They are a reminder of another era.

Once there were thousands of them all over our streets.

Now a rarity in urban areas they still add a touch of nostalgia to country villages.

A much-loved icon they contribute to the character of many historical locations.

But villagers have been left stunned by the theft of a red phone box in Chelford, Cheshire.

The box was hoisted out of the ground by a brazen gang posing as workmen.

Now police have issued a CCTV image of a man they wish to speak to in connection with the theft.

The box was made from cast-iron and designed by Sir Giles Gilbert Scott.

Gang pose as workmen... to steal iconic red phone box from village

In a statement Cheshire Constabulary said: "Sometime between 2.30pm and 3pm on 13 July an old style red phone box was removed from a garden in Chelford Road. The box belongs to Chelford Parish Council and no one had given permission for it to be removed.

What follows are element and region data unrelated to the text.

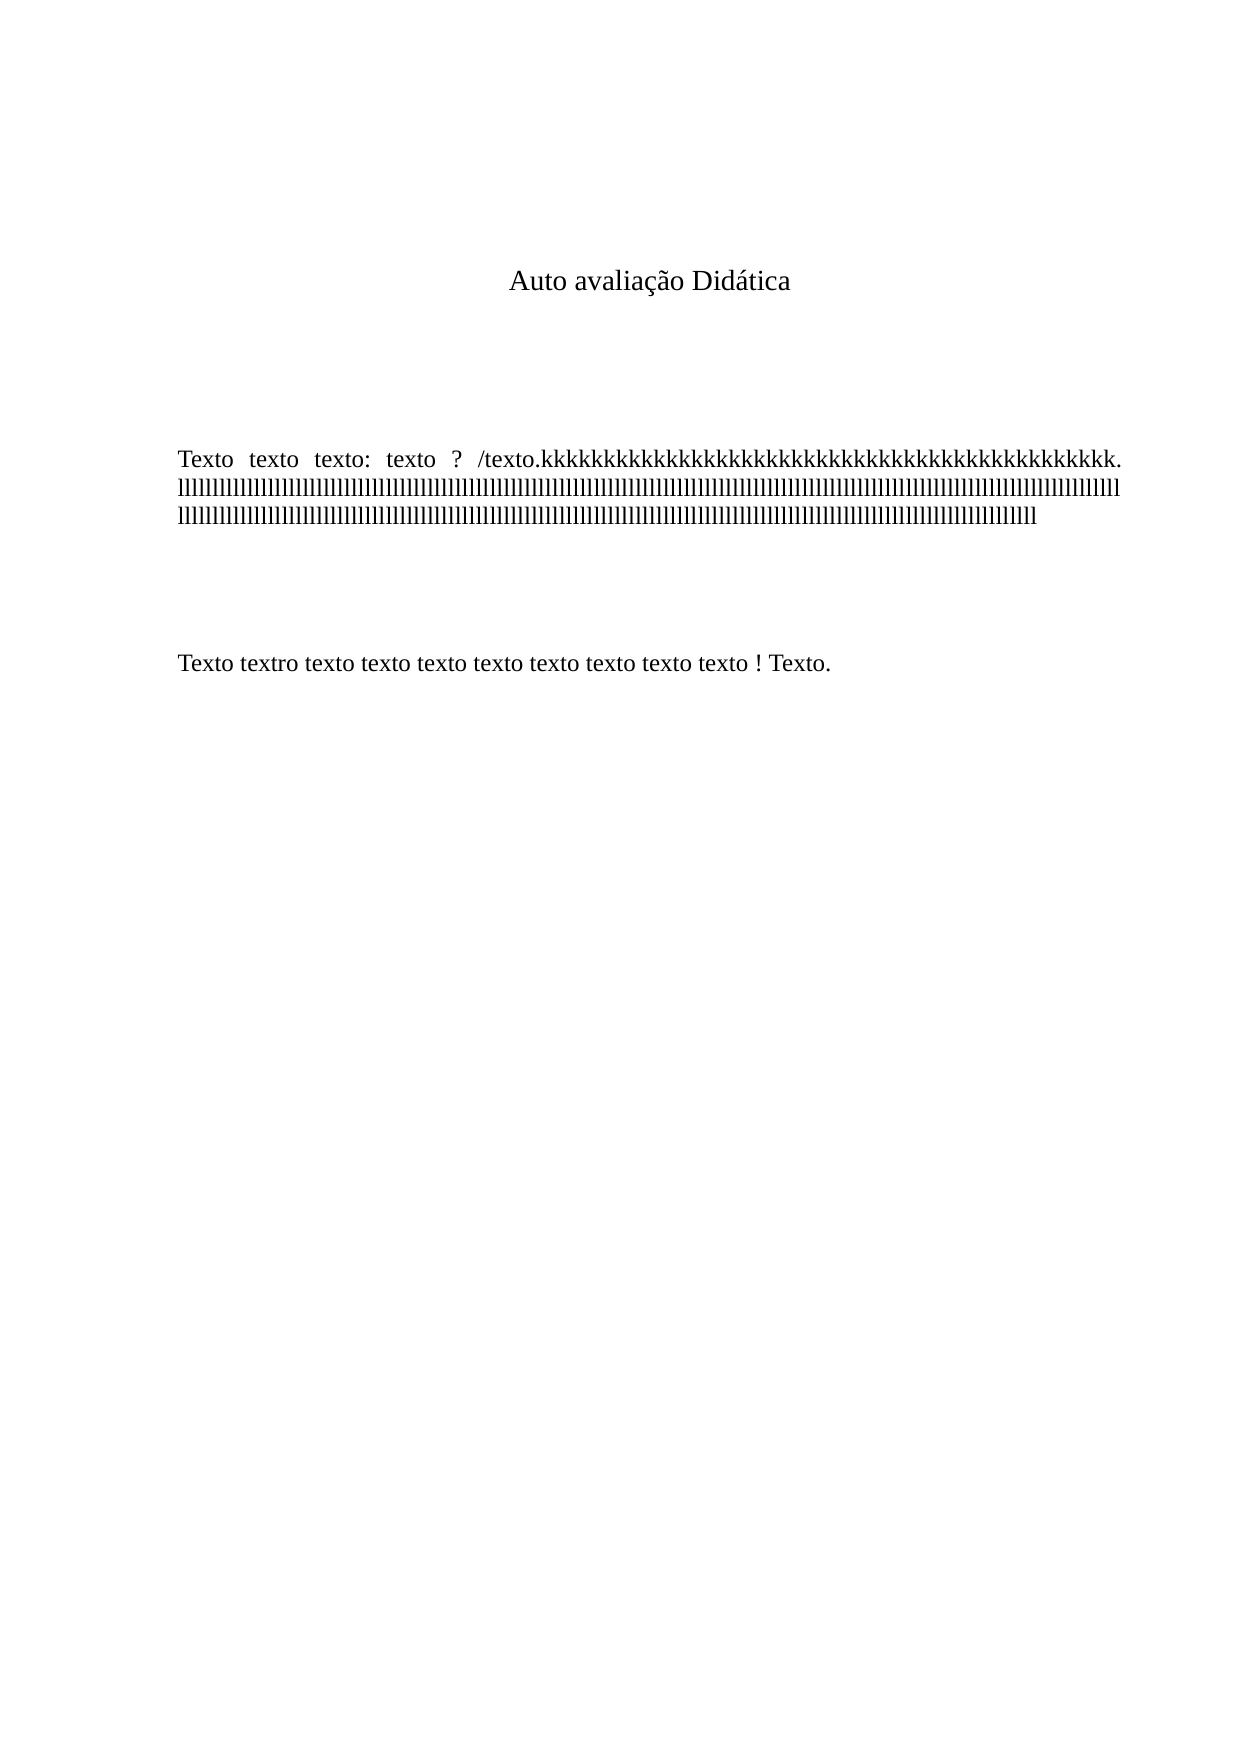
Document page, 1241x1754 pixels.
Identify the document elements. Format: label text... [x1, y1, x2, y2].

text Auto avaliação Didática [177, 263, 1122, 297]
text Texto textro texto texto texto texto texto texto texto texto ! Texto. [177, 648, 1122, 677]
text Texto texto texto: texto ? /texto.kkkkkkkkkkkkkkkkkkkkkkkkkkkkkkkkkkkkkkkkkkkkkk. llllllllllllllllllllllllllllllllllllllllllllllllllllllllllllllllllllllllllllllllllllllllllllllllllllllllllllllllllllllllllllllllllllllllllllllllllllllllllllllllllllllllllllllllllllllllllllllllllllllllllllllllllllllllllllllllllllllllllllllllllllllllllllllllllll [177, 444, 1122, 530]
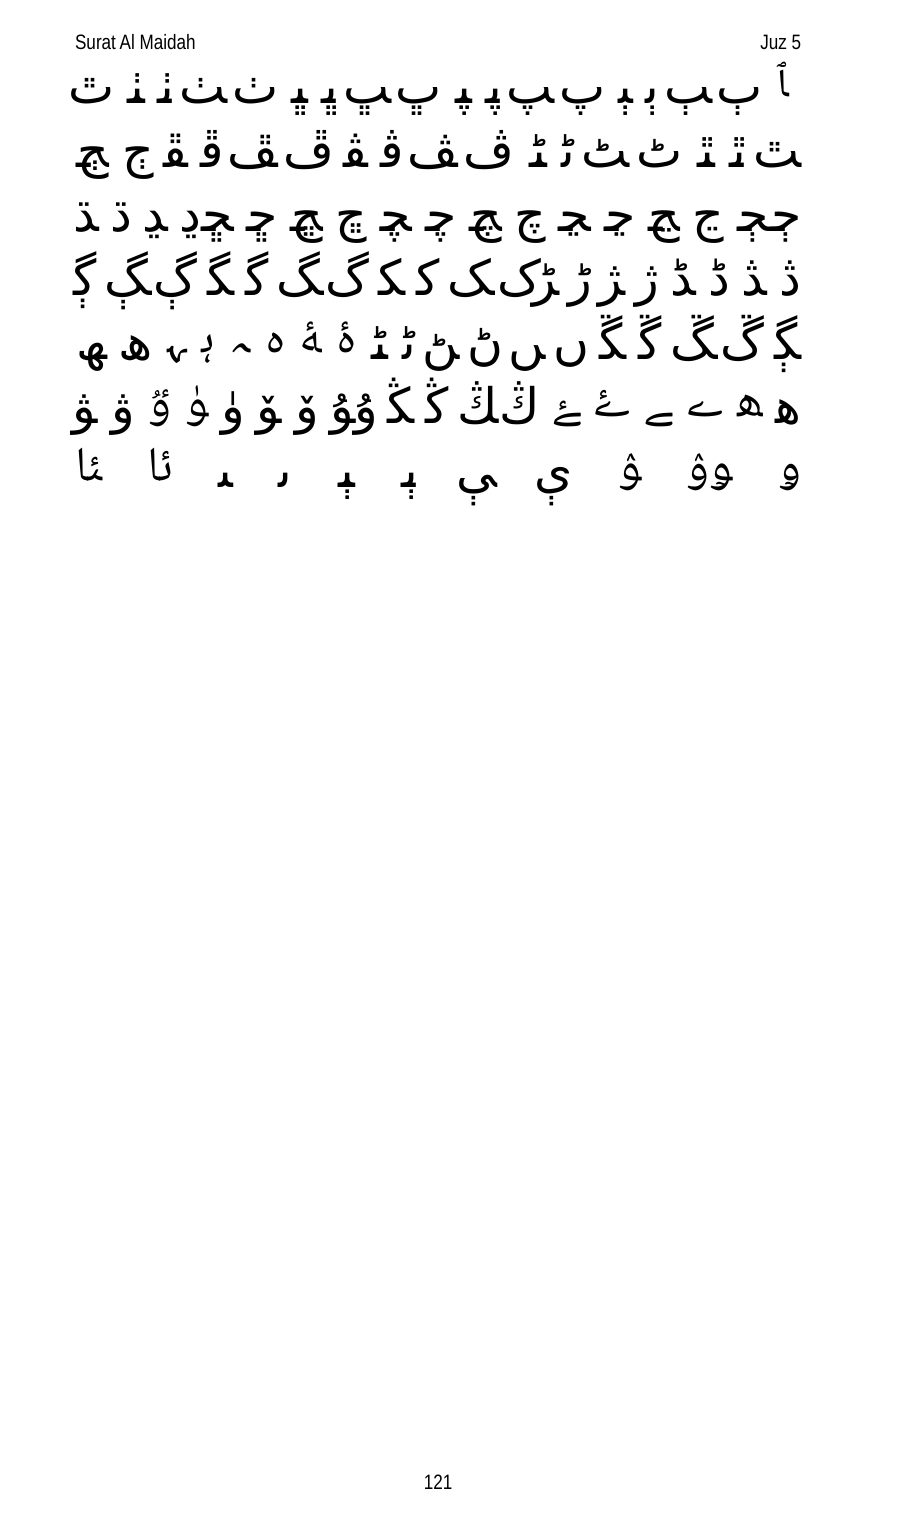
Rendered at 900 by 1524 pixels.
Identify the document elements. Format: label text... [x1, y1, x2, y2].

text ﭑ ﭒ ﭓ ﭔ ﭕ ﭖ ﭗ ﭘ ﭙ ﭚ ﭛ ﭜ ﭝ ﭞ ﭟ ﭠ ﭡ ﭢ ﭣ ﭤ ﭥ ﭦ ﭧ ﭨ ﭩ ﭪ ﭫ ﭬ ﭭ ﭮ ﭯ ﭰ ﭱ ﭲ ﭳ ﭴﭵ ﭶ ﭷ ﭸ ﭹ ﭺ ﭻ ﭼ ﭽ ﭾ ﭿ ﮀ ﮁﮂ ﮃ ﮄ ﮅ ﮆ ﮇ ﮈ ﮉ ﮊ ﮋ ﮌ ﮍﮎ ﮏ ﮐ ﮑ ﮒ ﮓ ﮔ ﮕ ﮖ ﮗ ﮘ ﮙ ﮚ ﮛ ﮜ ﮝ ﮞ ﮟ ﮠ ﮡ ﮢ ﮣ ﮤ ﮥ ﮦ ﮧ ﮨ ﮩ ﮪ ﮫ ﮬ ﮭ ﮮ ﮯ ﮰ ﮱ ﯓ ﯔ ﯕ ﯖ ﯗﯘ ﯙ ﯚ ﯛ ﯜ ﯝ ﯞ ﯟ ﯠ ﯡﯢ ﯣ ﯤ ﯥ ﯦ ﯧ ﯨ ﯩ ﯪ ﯫ [75, 60, 801, 507]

"A white Ford transit van was seen dropping off a skip and then and three men using a digger then removed the box and asked a member of public to guard the live electric cables which had been exposed while they contacted the energy network to make it safe. The men never returned."

PC John Milman said: “We’ve been making a number of enquiries in the area and are keen to speak to anyone who recognises the man in this image as he may be able to help us with our enquiries. I’d also appeal for the man to come forward to assist us with our investigation.”

Anyone with information should contact Cheshire police on 101 quoting IML 1036485.

Alternatively information can be given anonymously by contacting Crimestoppers on 0800 555 111.

In March this year nearly 600 iconic red phone boxes were put up for sale across Scotland- with local communities able to snap one up for just £1.

The world-famous BT kiosks have been in seemingly terminal decline with the rise of mobile phones.

More then 1,500 boxes across the UK have been taken on by communities for just £1 each through BT’s Adopt a Kiosk programme.

While some now hold life-saving equipment like defibrillators, others have become book exchanges, mini history museums to 'art galleries'

In March 2006, as part of a competition organised by the Design Museum and BBC Television to find Britain's favourite design icon since 1900, the Telephone Box was placed in the top ten by the British public.

A spokeswoman for Chelford Parish Council declined to comment at this stage.